Key messages contained in the report include that the global trade in gold concentrates – unrefined gold in containerised bulk bags – is exposed to distinct vulnerabilities that can be exploited for gold laundering (concealing the origins of gold) and gold-based money laundering (using gold to launder the proceeds of crime).

The report points out that the profile of gold concentrate makes it vulnerable to trade‑based money laundering, because it is lightly tracked, poorly understood, difficult to price, shipped in bulk as an unremarkable material, passed through copper-dominated trading and processing circuits and can be easily misinvoiced or misdeclared without attracting the scrutiny applied to refined gold.

The amount by which declared imports for the relevant harmonised system code surpassed corresponding exports increased by 400% between 2020 and 2024, with the discrepancy in 2024 amounting to a third of all concentrates imports in value terms, according to the UN Comtrade.

The report highlights that significant volumes of gold concentrate are traded internationally and transported in maritime containers.

In 2024, over 15% of world primary gold production was shipped as concentrate, according to precious metals research consultancy Metals Focus.

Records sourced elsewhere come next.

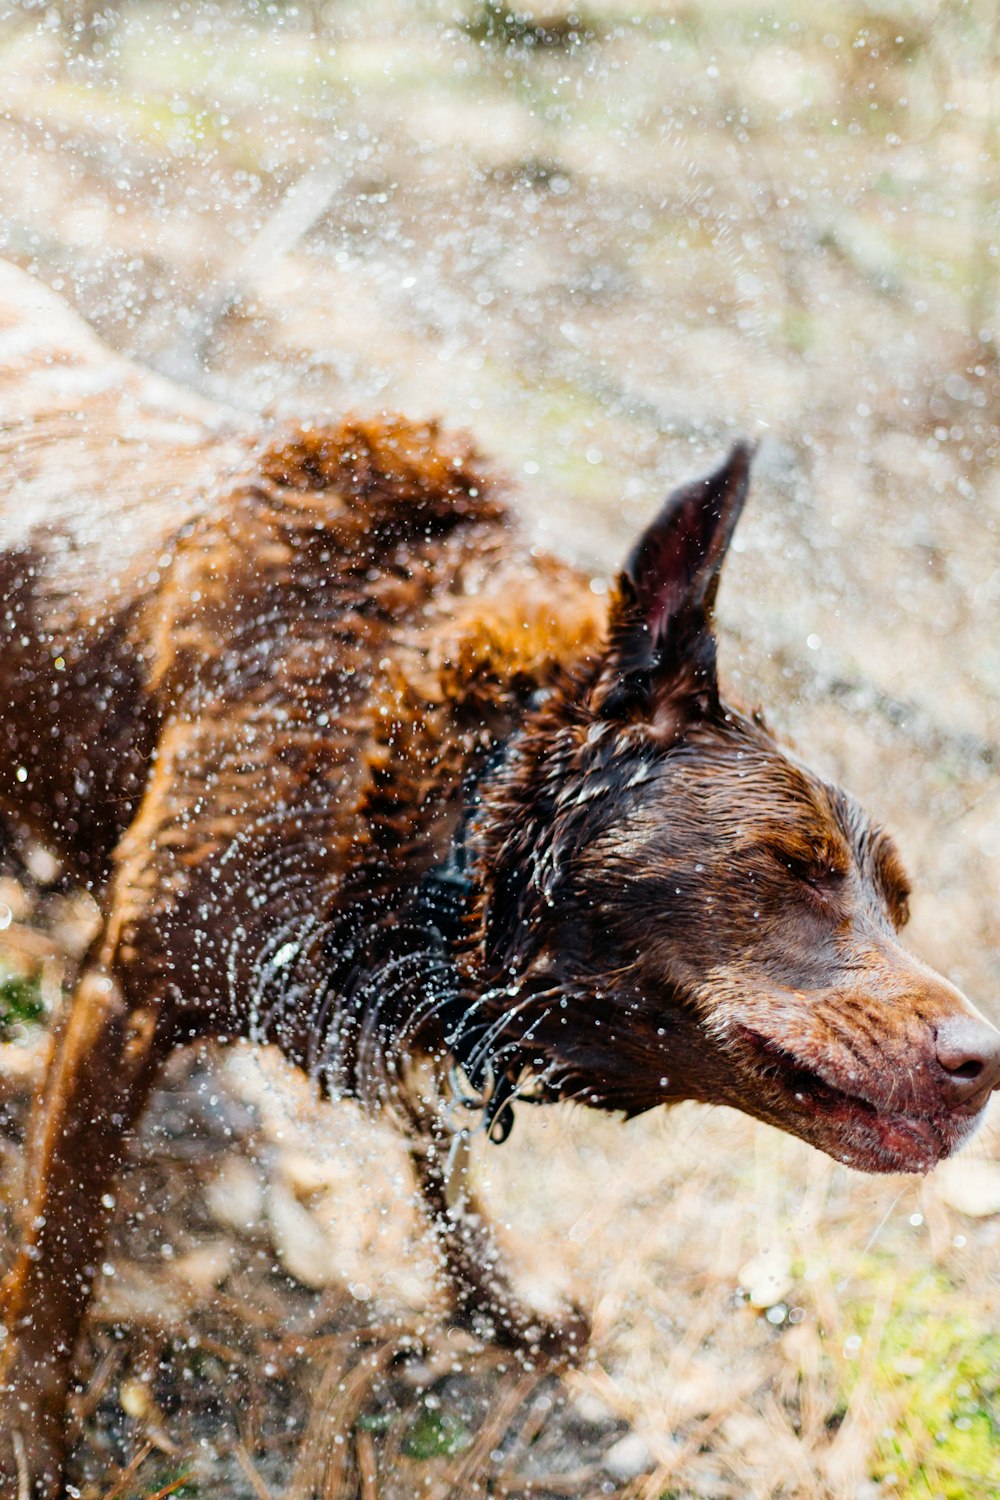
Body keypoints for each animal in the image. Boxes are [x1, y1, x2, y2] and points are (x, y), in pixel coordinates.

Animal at [1, 264, 1000, 1494]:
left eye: (897, 905)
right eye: (789, 870)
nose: (986, 1060)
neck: (434, 789)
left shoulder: (386, 991)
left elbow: (437, 1149)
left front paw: (500, 1300)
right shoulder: (129, 993)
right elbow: (59, 1260)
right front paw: (32, 1446)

While concentrate grade varies significantly, mined production of gold globally amounted to about $280-billion the same year, rising to over $400-billion this year owing to the surge in gold prices, the report outlines. Moreover, several key gold-producing countries have significantly increased exports of gold concentrate.

The beneficiation, blending and transformation stages of gold concentrate involve significant laundering risks, particularly in contexts where due diligence is weak or absent, the report warns.

Processing facilities that source material from multiple suppliers blend inputs in ways that, when accompanied by incomplete or falsified documentation, can obscure the origin of illicit gold, it points out.

The report underscores the importance of training and equipping law enforcement personnel to detect and analyse crime typologies linked to gold concentrates.

It also suggests that policymakers consider introducing stricter licensing and oversight of processing plants and smelters.

The report also stresses that all private-sector actors in the gold and copper supply chains – especially processing plants, traders, refiners and smelters – should conduct enhanced due diligence on gold concentrates in line with the OECD Due Diligence Guidance for Responsible Supply Chains of Minerals from Conflict-Affected and High-Risk Areas.